▸ **What is expected**
Print every line of the records below word for word, leaving out the pictures.

(Records excerpted from a collection)
################
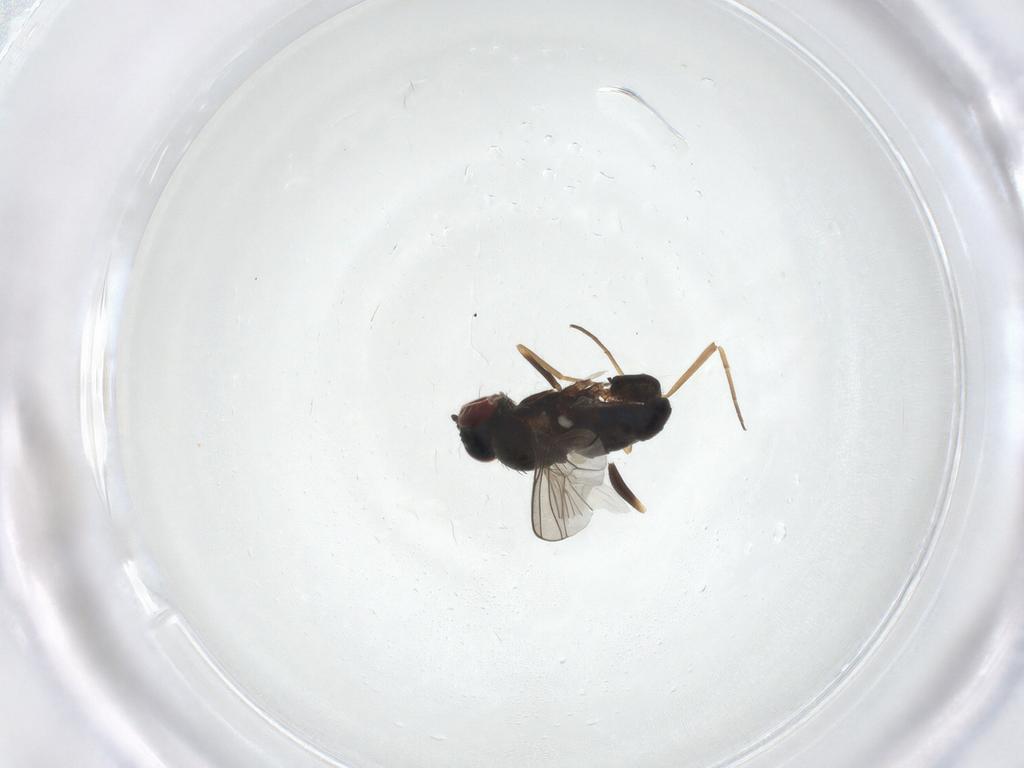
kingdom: Animalia
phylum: Arthropoda
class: Insecta
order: Diptera
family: Dolichopodidae
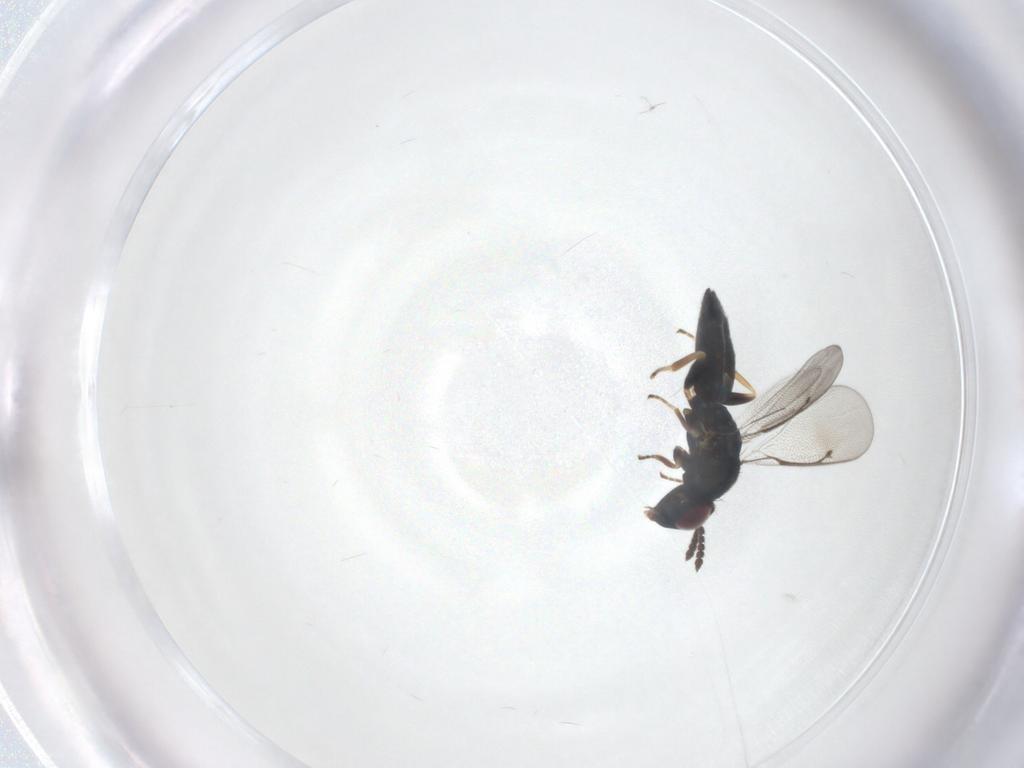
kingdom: Animalia
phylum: Arthropoda
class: Insecta
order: Hymenoptera
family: Eulophidae
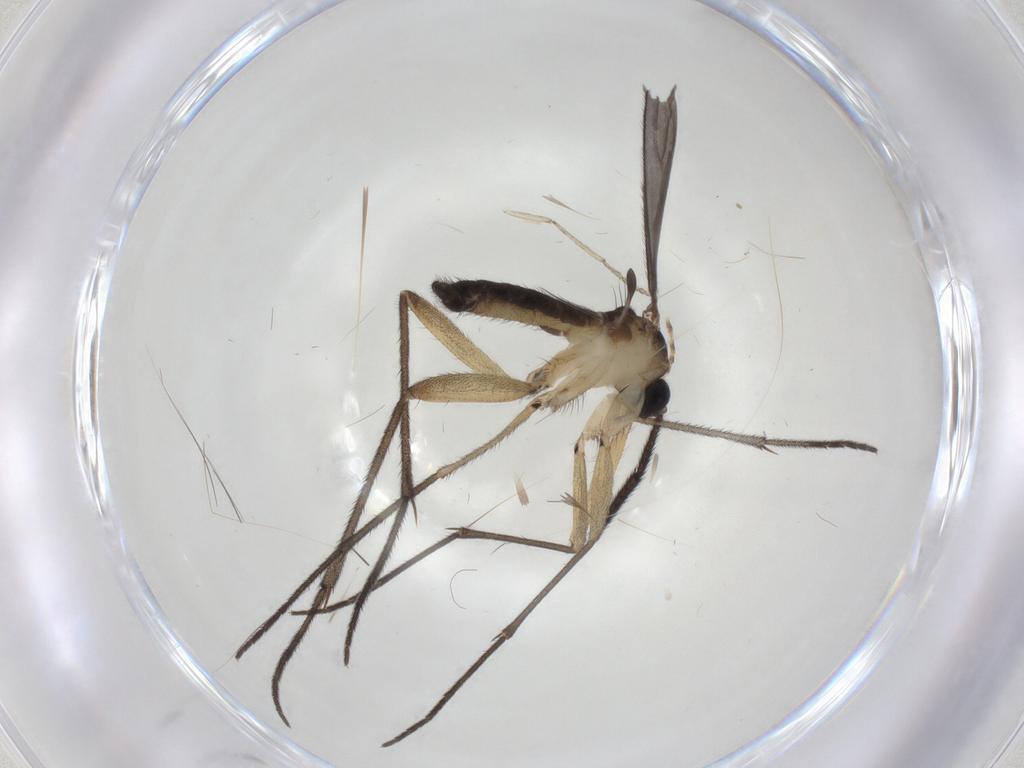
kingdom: Animalia
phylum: Arthropoda
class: Insecta
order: Diptera
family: Sciaridae
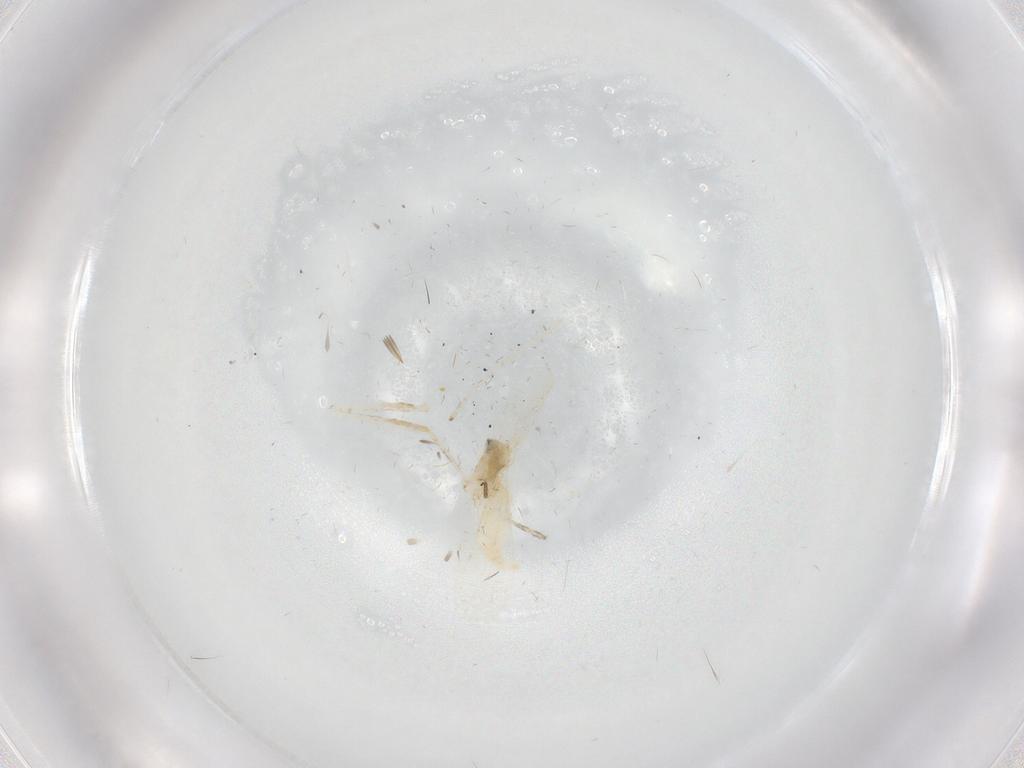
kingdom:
################
▸ **Written response**
kingdom: Animalia
phylum: Arthropoda
class: Insecta
order: Diptera
family: Dolichopodidae
kingdom: Animalia
phylum: Arthropoda
class: Insecta
order: Hymenoptera
family: Eulophidae
kingdom: Animalia
phylum: Arthropoda
class: Insecta
order: Diptera
family: Sciaridae
kingdom:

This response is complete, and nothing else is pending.